◆ **Aufgabe**
Schreib die Zeilen ab der Zeile mit "latitude: -7.6284" bis einschließlich der letzten Zeile neu und setz dabei überall "town" statt "city" ein, ohne sonst etwas zu ändern. Die Bilder lässt du in deiner Antwort weg.
#### Gespeicherte Zeilen
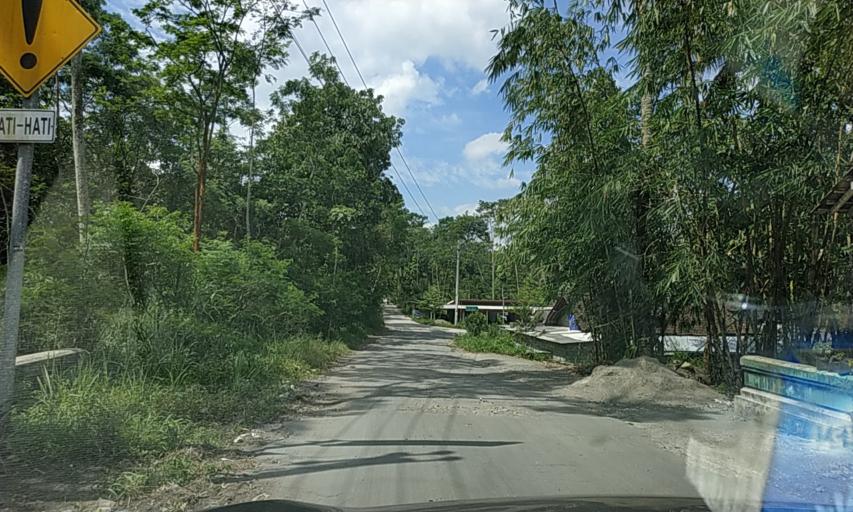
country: ID
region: Central Java
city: Jogonalan
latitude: -7.6284
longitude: 110.4800
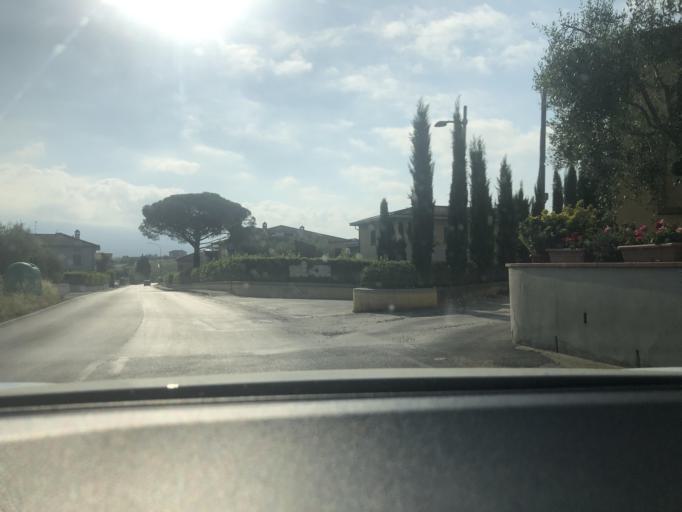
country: IT
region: Tuscany
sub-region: Provincia di Pistoia
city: Lamporecchio
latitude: 43.8060
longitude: 10.8706
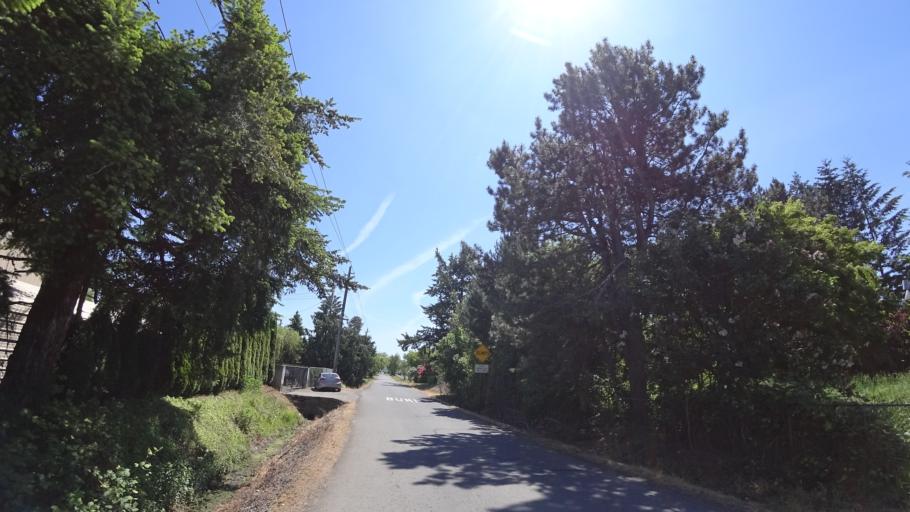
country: US
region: Oregon
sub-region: Clackamas County
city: Happy Valley
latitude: 45.4645
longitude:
########
◆ **Antwort**
latitude: -7.6284
longitude: 110.4800
country: IT
region: Tuscany
sub-region: Provincia di Pistoia
town: Lamporecchio
latitude: 43.8060
longitude: 10.8706
country: US
region: Oregon
sub-region: Clackamas County
town: Happy Valley
latitude: 45.4645
longitude:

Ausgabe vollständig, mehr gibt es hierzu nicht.